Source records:
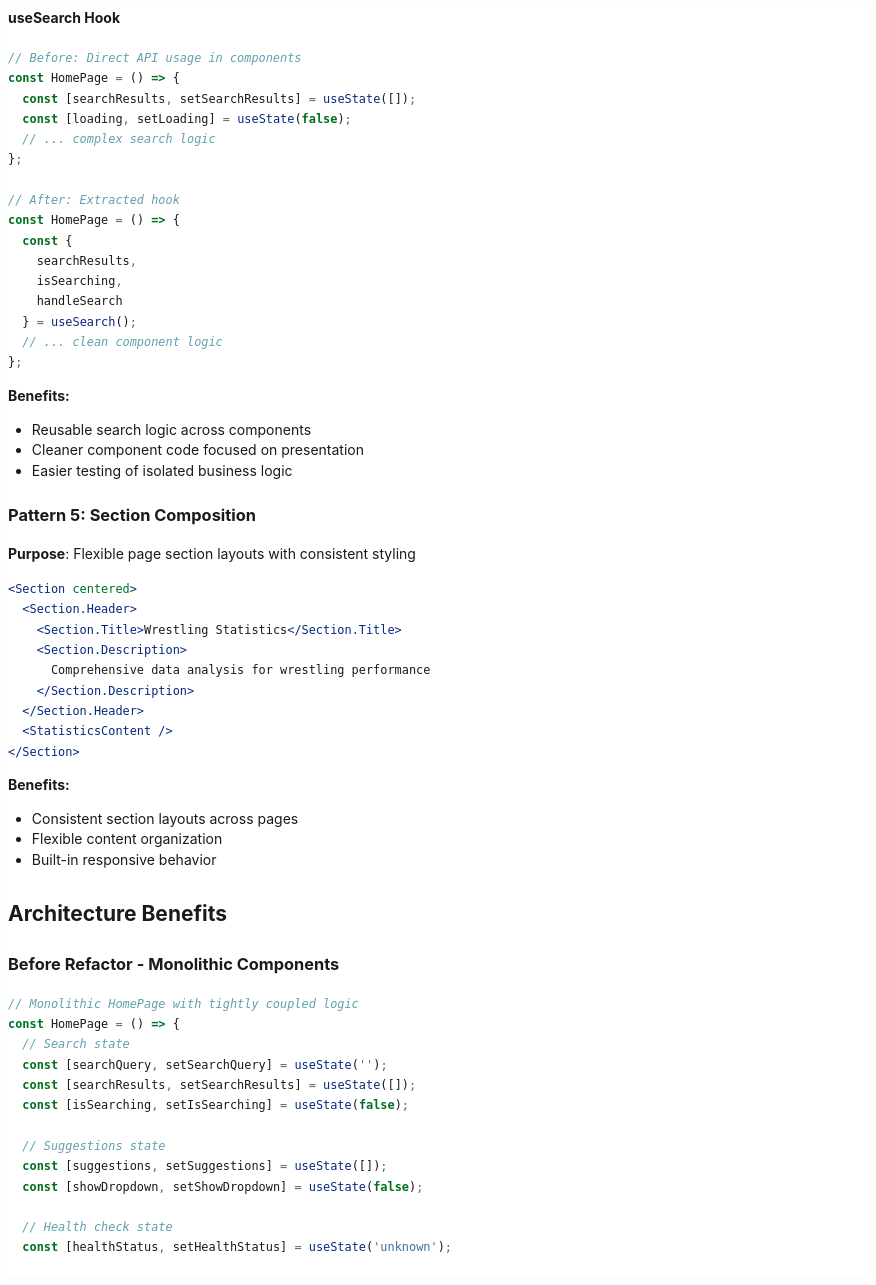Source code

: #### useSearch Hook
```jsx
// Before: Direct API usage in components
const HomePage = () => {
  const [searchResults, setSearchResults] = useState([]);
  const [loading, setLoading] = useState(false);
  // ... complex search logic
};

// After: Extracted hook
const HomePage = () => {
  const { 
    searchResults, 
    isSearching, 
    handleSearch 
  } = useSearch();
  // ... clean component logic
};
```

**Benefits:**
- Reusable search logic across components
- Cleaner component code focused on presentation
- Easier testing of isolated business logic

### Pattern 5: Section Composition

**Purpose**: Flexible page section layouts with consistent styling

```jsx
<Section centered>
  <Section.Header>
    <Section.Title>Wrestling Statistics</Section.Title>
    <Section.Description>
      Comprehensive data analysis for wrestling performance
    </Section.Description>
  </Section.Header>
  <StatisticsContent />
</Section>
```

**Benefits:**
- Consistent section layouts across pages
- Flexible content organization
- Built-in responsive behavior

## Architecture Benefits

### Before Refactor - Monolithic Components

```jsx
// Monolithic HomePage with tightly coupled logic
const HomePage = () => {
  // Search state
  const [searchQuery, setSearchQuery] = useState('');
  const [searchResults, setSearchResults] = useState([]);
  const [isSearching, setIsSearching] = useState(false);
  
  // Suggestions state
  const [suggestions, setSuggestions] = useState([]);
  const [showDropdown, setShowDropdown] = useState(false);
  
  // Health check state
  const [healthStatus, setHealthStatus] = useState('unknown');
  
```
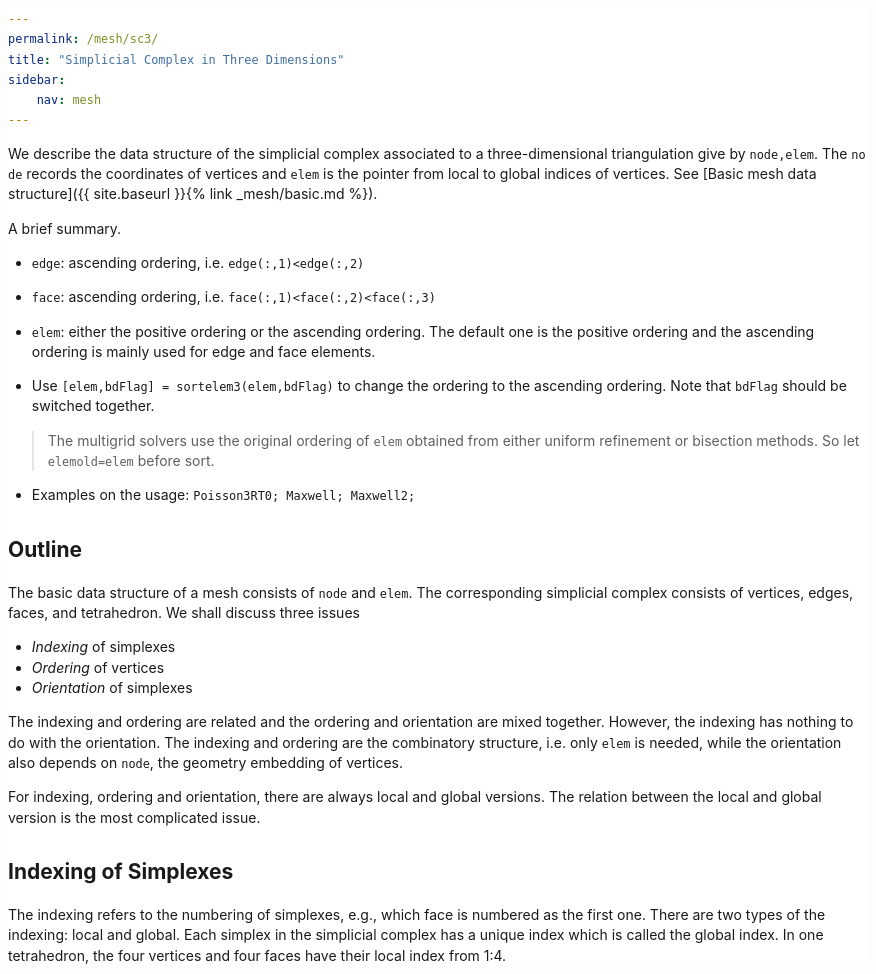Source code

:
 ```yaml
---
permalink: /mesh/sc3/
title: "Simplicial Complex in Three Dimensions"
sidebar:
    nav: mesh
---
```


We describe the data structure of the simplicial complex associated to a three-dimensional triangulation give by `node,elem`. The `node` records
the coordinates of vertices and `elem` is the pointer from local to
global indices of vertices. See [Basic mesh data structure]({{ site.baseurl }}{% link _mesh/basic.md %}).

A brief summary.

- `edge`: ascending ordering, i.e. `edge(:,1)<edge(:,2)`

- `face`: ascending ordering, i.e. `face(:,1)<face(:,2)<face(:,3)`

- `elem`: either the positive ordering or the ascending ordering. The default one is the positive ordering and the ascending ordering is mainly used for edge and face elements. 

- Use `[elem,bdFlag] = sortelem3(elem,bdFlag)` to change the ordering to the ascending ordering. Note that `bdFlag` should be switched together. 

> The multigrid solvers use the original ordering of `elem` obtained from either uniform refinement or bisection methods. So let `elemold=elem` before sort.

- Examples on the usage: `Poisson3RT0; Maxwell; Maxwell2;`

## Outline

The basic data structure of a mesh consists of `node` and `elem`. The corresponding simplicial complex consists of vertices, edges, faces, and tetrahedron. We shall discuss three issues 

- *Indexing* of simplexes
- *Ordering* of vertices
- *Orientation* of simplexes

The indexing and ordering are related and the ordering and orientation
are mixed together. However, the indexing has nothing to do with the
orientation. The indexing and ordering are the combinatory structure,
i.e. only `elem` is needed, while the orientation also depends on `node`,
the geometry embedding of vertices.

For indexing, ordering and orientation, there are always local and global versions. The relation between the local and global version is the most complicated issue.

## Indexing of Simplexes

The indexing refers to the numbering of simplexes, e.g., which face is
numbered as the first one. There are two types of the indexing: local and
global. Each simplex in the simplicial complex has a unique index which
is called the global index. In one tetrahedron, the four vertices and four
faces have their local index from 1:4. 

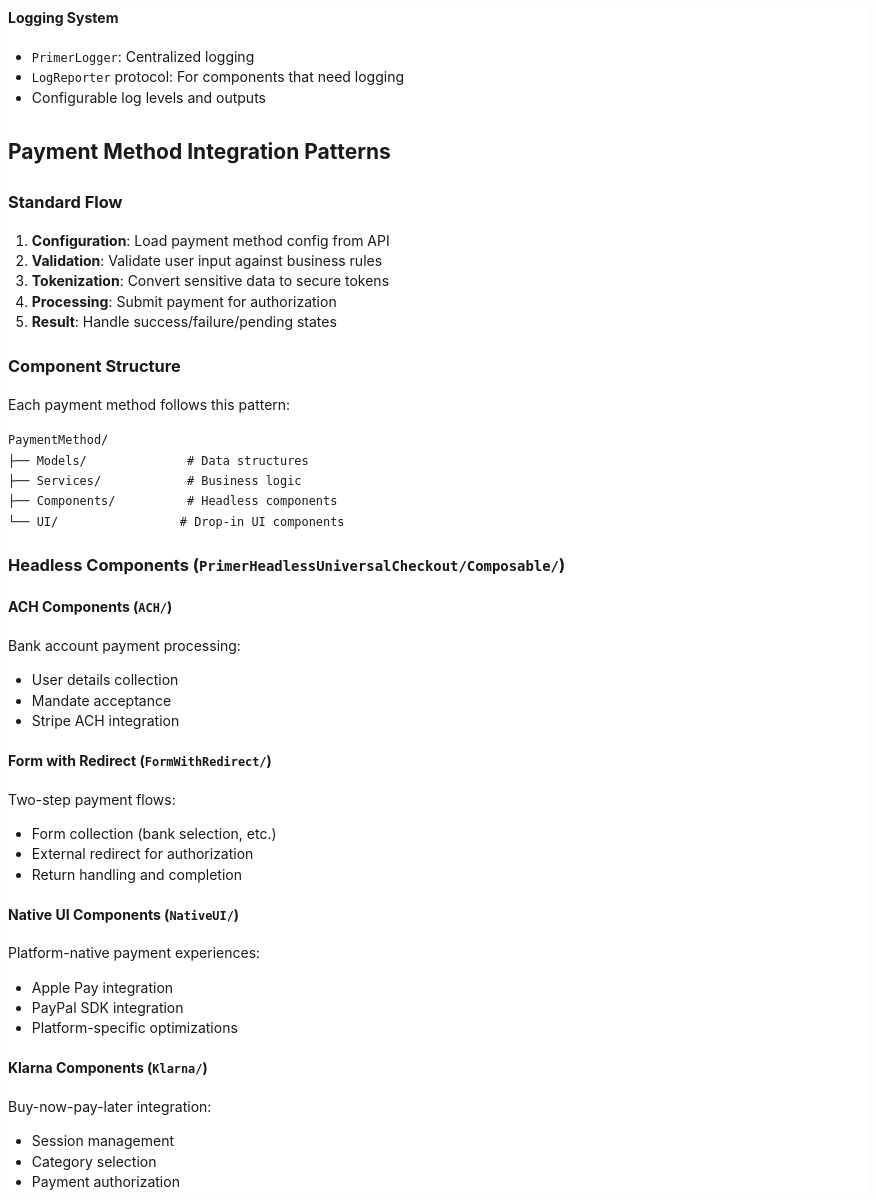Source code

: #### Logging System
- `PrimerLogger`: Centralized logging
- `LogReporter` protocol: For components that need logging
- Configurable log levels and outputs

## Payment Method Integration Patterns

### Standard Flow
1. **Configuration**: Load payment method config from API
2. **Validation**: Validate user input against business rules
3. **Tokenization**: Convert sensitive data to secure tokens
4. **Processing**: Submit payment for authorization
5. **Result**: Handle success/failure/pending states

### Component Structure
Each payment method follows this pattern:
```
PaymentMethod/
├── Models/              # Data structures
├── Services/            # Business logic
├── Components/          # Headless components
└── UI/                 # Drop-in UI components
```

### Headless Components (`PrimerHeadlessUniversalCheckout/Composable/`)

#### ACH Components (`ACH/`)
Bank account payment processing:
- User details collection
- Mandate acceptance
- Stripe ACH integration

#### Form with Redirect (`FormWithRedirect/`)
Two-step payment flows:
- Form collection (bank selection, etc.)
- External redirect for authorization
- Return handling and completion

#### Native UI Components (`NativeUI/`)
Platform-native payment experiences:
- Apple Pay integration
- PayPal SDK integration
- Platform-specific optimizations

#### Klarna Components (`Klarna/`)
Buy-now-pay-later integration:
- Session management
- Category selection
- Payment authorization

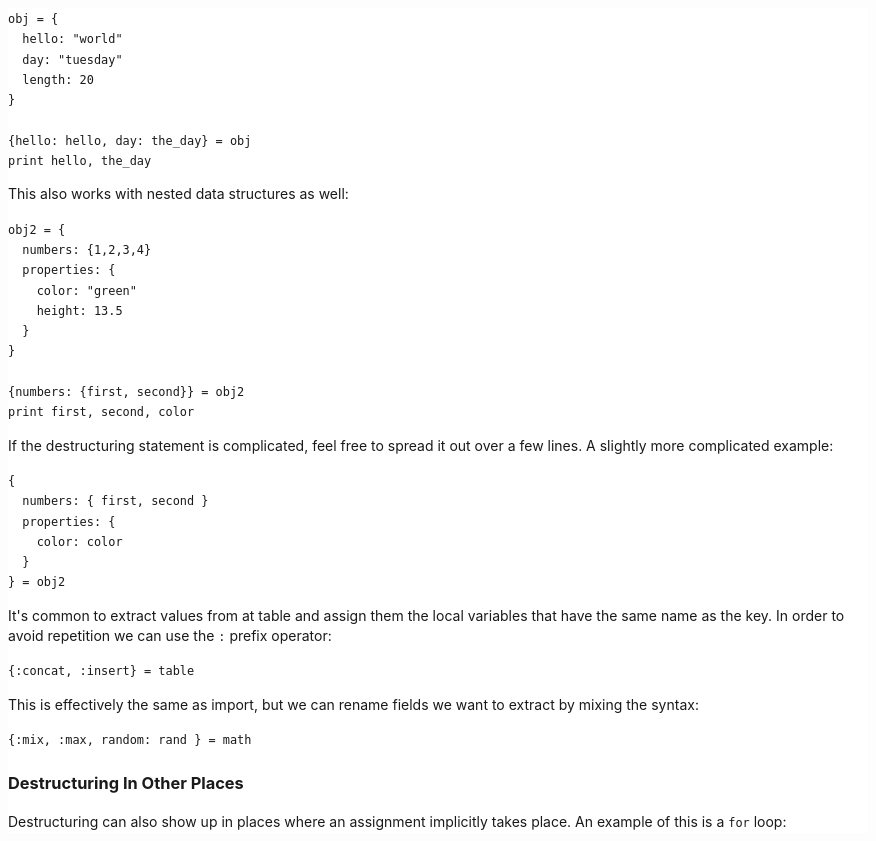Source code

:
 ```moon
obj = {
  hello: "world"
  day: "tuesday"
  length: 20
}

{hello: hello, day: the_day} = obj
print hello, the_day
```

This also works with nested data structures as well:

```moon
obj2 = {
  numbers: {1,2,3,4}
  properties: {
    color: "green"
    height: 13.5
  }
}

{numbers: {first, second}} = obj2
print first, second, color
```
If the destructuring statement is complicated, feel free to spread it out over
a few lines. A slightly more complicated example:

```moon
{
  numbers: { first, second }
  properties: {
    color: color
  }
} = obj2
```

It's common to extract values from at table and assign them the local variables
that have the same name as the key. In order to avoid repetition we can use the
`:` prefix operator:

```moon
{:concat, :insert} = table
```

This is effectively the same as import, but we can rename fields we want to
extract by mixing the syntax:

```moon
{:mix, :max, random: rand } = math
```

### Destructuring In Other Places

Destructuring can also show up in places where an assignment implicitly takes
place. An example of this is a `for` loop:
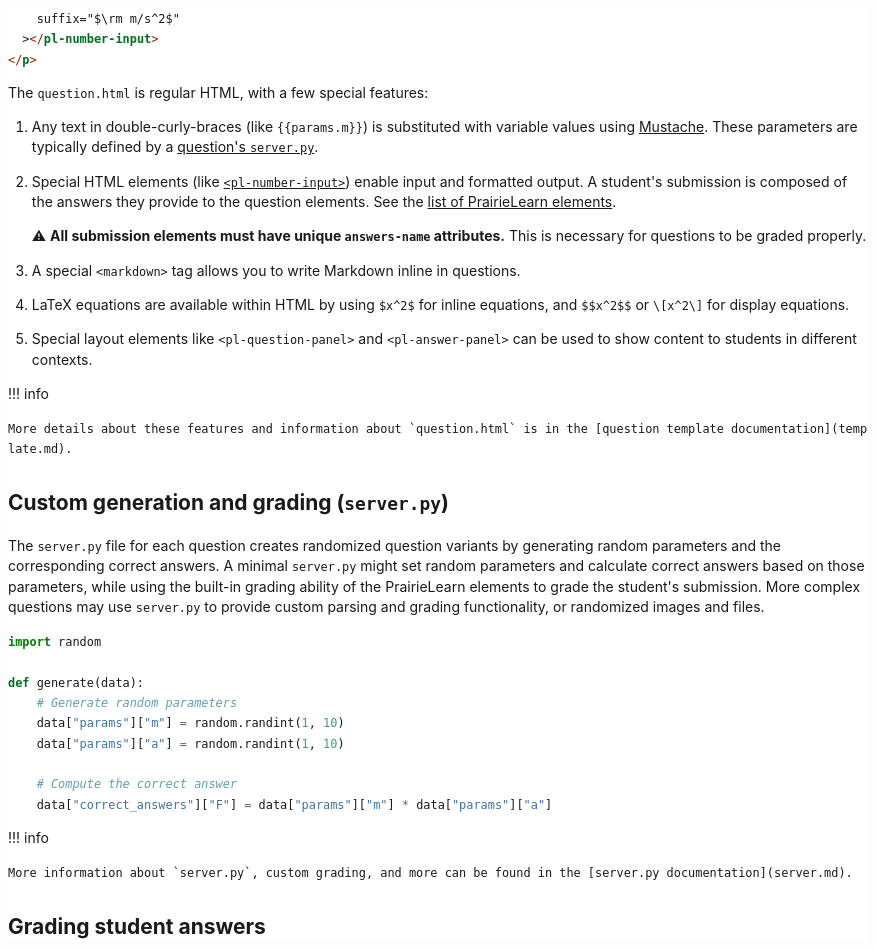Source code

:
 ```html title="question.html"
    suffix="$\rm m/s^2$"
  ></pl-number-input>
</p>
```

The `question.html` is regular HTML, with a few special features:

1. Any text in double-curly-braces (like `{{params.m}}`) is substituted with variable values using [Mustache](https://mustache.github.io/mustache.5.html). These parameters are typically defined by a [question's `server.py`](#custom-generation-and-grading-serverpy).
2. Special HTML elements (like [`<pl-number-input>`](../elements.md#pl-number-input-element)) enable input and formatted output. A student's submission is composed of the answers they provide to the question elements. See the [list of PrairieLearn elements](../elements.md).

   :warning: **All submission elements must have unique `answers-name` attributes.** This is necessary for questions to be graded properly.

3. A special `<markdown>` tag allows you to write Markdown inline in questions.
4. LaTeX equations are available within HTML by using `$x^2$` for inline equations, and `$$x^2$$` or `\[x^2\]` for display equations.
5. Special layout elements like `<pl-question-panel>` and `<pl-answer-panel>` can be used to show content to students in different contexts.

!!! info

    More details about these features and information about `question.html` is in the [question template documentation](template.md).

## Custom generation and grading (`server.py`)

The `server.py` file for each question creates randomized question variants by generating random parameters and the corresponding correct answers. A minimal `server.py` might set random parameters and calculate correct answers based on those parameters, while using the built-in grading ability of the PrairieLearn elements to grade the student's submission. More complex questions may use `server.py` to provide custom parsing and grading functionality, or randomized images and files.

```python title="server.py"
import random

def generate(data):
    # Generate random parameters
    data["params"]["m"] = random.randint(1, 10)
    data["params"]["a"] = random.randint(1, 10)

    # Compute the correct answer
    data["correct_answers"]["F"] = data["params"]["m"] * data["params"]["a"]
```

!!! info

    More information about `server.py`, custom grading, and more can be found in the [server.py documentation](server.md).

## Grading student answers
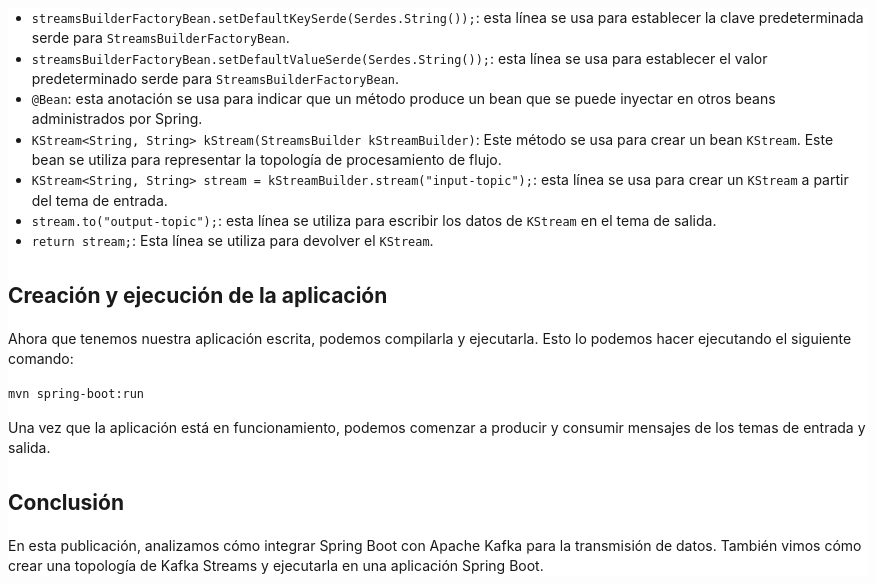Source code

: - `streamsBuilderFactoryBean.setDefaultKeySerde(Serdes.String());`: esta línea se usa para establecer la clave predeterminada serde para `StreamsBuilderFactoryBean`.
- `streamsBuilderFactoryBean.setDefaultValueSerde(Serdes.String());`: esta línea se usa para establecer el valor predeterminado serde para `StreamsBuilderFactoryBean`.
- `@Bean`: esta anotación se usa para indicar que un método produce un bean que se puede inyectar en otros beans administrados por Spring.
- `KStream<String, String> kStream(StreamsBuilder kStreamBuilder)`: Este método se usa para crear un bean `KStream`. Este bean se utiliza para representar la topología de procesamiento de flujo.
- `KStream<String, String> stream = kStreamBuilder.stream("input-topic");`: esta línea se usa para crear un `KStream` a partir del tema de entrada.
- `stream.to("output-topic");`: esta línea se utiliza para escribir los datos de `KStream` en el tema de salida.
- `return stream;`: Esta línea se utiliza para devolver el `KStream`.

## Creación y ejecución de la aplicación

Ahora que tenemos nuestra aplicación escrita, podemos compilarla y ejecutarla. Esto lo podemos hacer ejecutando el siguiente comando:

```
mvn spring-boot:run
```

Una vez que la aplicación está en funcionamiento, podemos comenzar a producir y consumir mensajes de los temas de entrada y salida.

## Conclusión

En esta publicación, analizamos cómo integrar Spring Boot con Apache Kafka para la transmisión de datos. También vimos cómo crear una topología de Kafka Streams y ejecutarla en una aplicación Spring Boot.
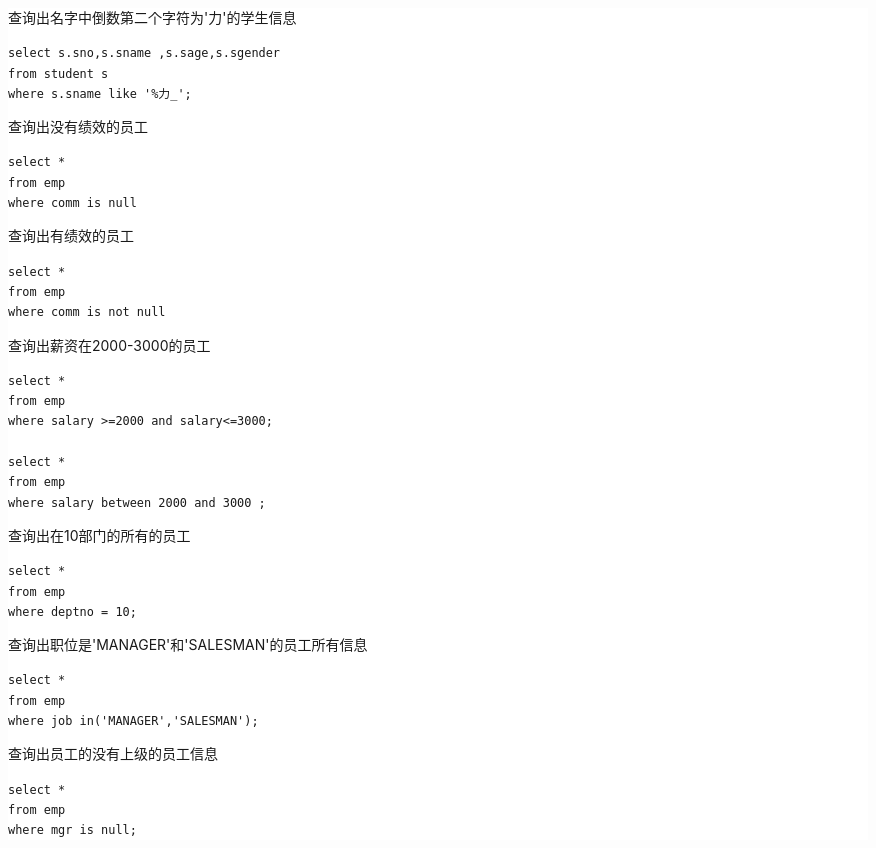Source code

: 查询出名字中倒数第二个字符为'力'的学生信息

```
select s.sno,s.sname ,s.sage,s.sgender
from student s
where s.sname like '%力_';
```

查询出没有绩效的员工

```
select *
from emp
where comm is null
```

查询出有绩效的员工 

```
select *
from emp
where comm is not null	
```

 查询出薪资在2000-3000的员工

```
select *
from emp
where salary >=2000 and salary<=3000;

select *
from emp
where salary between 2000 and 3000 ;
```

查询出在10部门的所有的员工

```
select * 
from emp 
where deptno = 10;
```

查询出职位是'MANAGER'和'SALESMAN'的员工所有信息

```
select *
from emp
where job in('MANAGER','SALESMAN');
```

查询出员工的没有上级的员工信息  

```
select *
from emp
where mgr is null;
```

### Instructions to follow:
Go through the records above and return every line that holds the string "complicated".

### Task response:
For indexing, ordering and orientation, there are always local and global versions. The relation between the local and global version is the most complicated issue.
If the destructuring statement is complicated, feel free to spread it out over
a few lines. A slightly more complicated example:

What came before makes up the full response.